Arti Dillon, South East London Socialist Party

Defiance is an inspiring and moving three-part documentary. It focuses on working-class community responses to the racist National Front (NF) in 1970s London and Bradford.

Scenes from the series remind me of staying in Southall, West London with my nan and other Punjabis. In contrast to the ‘Black Country’ where I was born, where racist abuse was more overtly hostile – shooting out of mouths like bullets – Southall was different. As a kid, seeing others take action taught me that nothing stops or changes without us taking action, however traumatic the circumstances.


Using interviews, archival and recent footage, lead activists share their experiences of the period. This is contextualised with montages of headlines of how we were ‘swamping’ Britain. It highlights the way the bosses use the media to whip up racism and division. At that time the bosses were also simultaneously inviting migrant workers to fill gaps in workforces, often offering lower wages and conditions.

The infamous ‘Rivers of Blood’ speech, delivered by Tory MP Enoch Powell in 1968, opposed to immigration, was part of the backdrop to the events covered. So too the emergence of Thatcher as Tory leader in 1975, and a Labour government carrying out attacks on workers’ living standards during a period of economic crisis.

Episode one starts with the racist murder of teenager Gurdip Singh Chaggar in Southall 1976, and details the openly racist and dismissive response from the police. Those finally prosecuted faced only relatively lenient sentences.

Courageous youth

Those seeking justice were only heard after a major demonstration and other actions across Southall. On one level the programme shows the courageous actions of the youth organising protests. It also shows the different strategies being put forward. Some leaders of the Indian Workers’ Association (IWA), for example, attempted to hold back the community response with the view that they had to ‘cooperate’ with the openly racist police and establishment.

Defiance digs into some of the hidden history of working-class South Asians, challenging the dominant notion of ‘shutting up and putting up’. Strategies used in the struggle for Indian independence, rather than Gandhi’s non-violent version, included widespread industrial action. One example was in the 1946 Mumbai mutiny by Royal Indian Navy sailors – Muslims, Hindus, and Sikhs – which involved 20,000 sailors and included a one-day general strike in Mumbai.
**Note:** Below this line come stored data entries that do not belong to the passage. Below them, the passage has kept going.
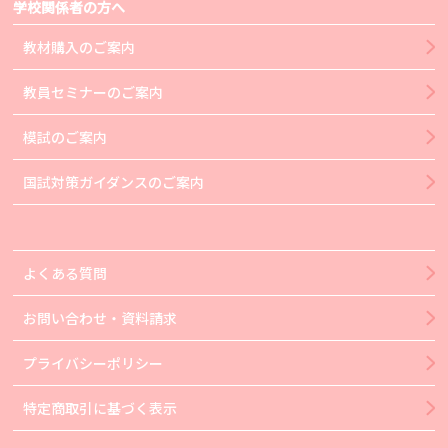
学校関係者の方へ
教材購入のご案内
教員セミナーのご案内
模試のご案内
国試対策ガイダンスのご案内
よくある質問
お問い合わせ・資料請求
プライバシーポリシー
特定商取引に基づく表示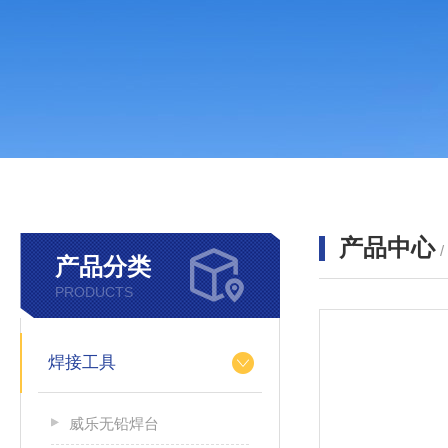
产品中心
产品分类
PRODUCTS
焊接工具
威乐无铅焊台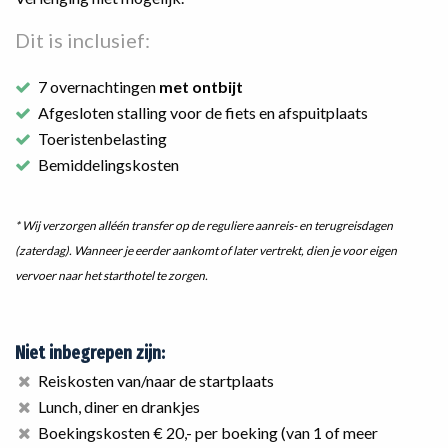
Dit is inclusief:
7 overnachtingen
met ontbijt
Afgesloten stalling voor de fiets en afspuitplaats
Toeristenbelasting
Bemiddelingskosten
* Wij verzorgen alléén transfer op de reguliere aanreis- en terugreisdagen
(zaterdag). Wanneer je eerder aankomt of later vertrekt, dien je voor eigen
vervoer naar het starthotel te zorgen.
Niet inbegrepen zijn:
Reiskosten van/naar de startplaats
Lunch, diner en drankjes
Boekingskosten € 20,- per boeking (van 1 of meer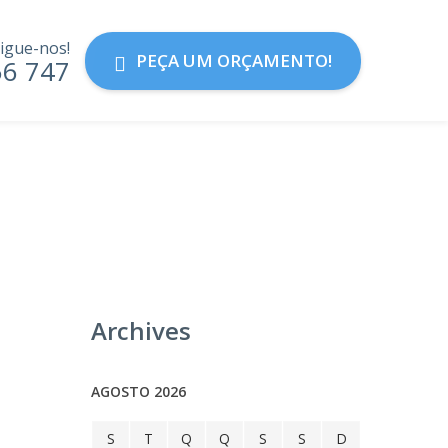
igue-nos!
PEÇA UM ORÇAMENTO!
56 747
Archives
AGOSTO 2026
S
T
Q
Q
S
S
D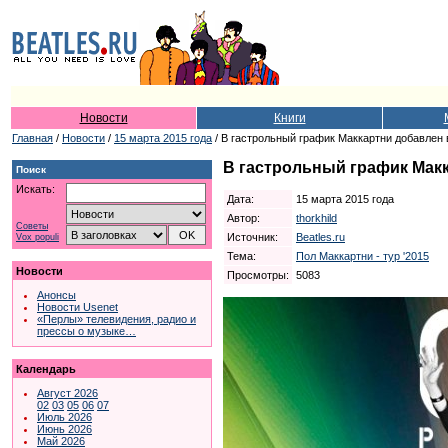
Новости
Книги
Главная
/
Новости
/
15 марта 2015 года
/ В гастрольный график Маккартни добавлен
В гастрольный график Мак
Поиск
Искать:
Дата:
15 марта 2015 года
Автор:
thorkhild
Советы
Источник:
Beatles.ru
Vox populi
Тема:
Пол Маккартни - тур '2015
Новости
Просмотры:
5083
Анонсы
Новости Usenet
«Перлы» телевидения, радио и
прессы о музыке…
Календарь
Август 2026
02
03
05
06
07
Июль 2026
Июнь 2026
Май 2026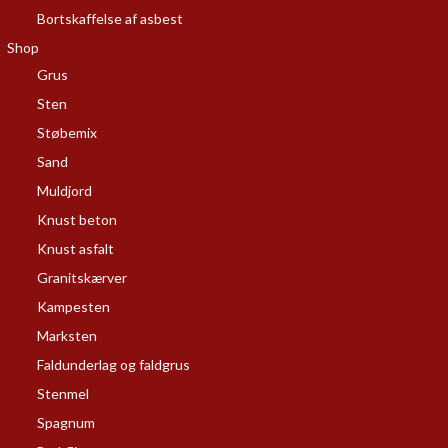
Bortskaffelse af asbest
Shop
Grus
Sten
Støbemix
Sand
Muldjord
Knust beton
Knust asfalt
Granitskærver
Kampesten
Marksten
Faldunderlag og faldgrus
Stenmel
Spagnum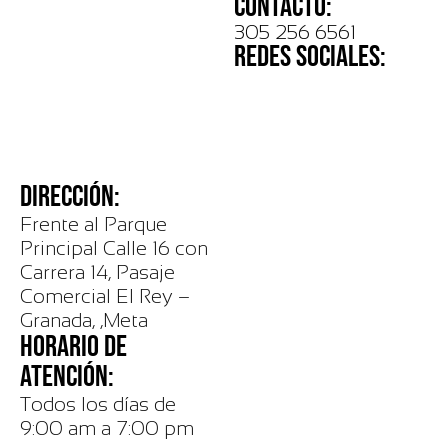
CONTACTO:
305 256 6561
REDES SOCIALES:
DIRECCIÓN:
Frente al Parque
Principal Calle 16 con
Carrera 14, Pasaje
Comercial El Rey –
Granada, ,Meta
HORARIO DE
ATENCIÓN:
Todos los días de
9:00 am a 7:00 pm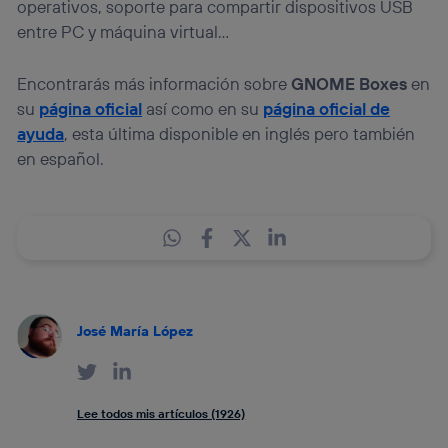
operativos, soporte para compartir dispositivos USB
entre PC y máquina virtual…
Encontrarás más información sobre
GNOME Boxes
en
su
página oficial
así como en su
página oficial de
ayuda
, esta última disponible en inglés pero también
en español.
José María López
Lee todos mis artículos (1926)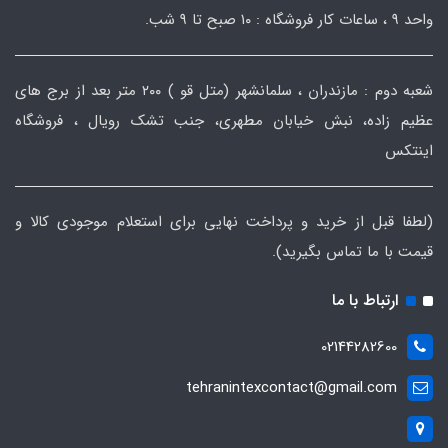
واحد ۹ ، ساعات کار فروشگاه : ۱۰ صبح تا ۹ شب.
شعبه دوم : مازندران ، سلمانشهر (متل قو ) ۲۰۰ متر بعد از برج های
عظیم زاده، نبش خیابان مطهری، جنب تشک رویال ، فروشگاه
اینتکس
(لطفا قبل از خرید و پرداخت نهایی برای استعلام موجودی کالا و
قیمت با ما تماس بگیرید).
ارتباط با ما
02144282600
tehranintexcontact@gmail.com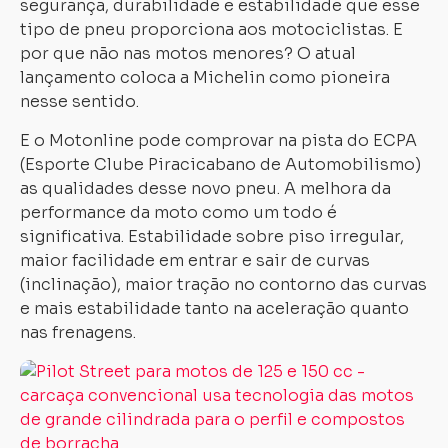
segurança, durabilidade e estabilidade que esse
tipo de pneu proporciona aos motociclistas. E
por que não nas motos menores? O atual
lançamento coloca a Michelin como pioneira
nesse sentido.
E o Motonline pode comprovar na pista do ECPA
(Esporte Clube Piracicabano de Automobilismo)
as qualidades desse novo pneu. A melhora da
performance da moto como um todo é
significativa. Estabilidade sobre piso irregular,
maior facilidade em entrar e sair de curvas
(inclinação), maior tração no contorno das curvas
e mais estabilidade tanto na aceleração quanto
nas frenagens.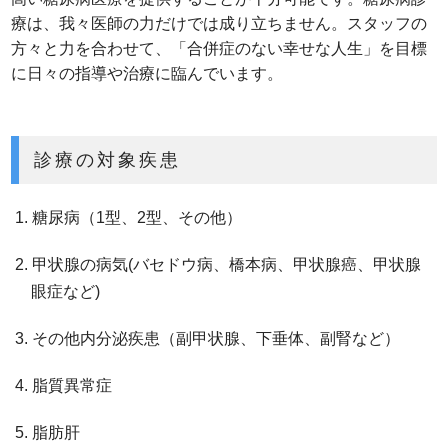
療は、我々医師の力だけでは成り立ちません。スタッフの
方々と力を合わせて、「合併症のない幸せな人生」を目標
に日々の指導や治療に臨んでいます。
診療の対象疾患
糖尿病（1型、2型、その他）
甲状腺の病気(バセドウ病、橋本病、甲状腺癌、甲状腺
眼症など)
その他内分泌疾患（副甲状腺、下垂体、副腎など）
脂質異常症
脂肪肝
The show is more than just nostalgic reminiscence. It is relevant to today.

Sunak, Priti Patel, Suella Braverman, and Labour Mayor of London Sadiq Khan protect and advance the interests of the capitalist class. The bosses continue to incite racial tensions by blaming refugees and migrants for the lack of council housing, NHS and other services. They are more than willing to exploit racism to divide and brutalise already under-resourced communities as a means to maintain their system.


That we have a South Asian prime minister and senior Tory politicians like Priti Patel pushing forward brutal racist rhetoric shows that focusing on ‘representation’ doesn’t provide a means to change society, or end the racism rooted and used within it. Parts two and three cover further far-right mobilisations and community responses, including the Battle for Brick Lane, and the murders of Altab Ali (1978) and Blair Peach (1979).

The struggles shown in Defiance have lessons for today, of the importance of independent, democratically elected anti-racist organisations based in communities, and with the involvement of trade unions.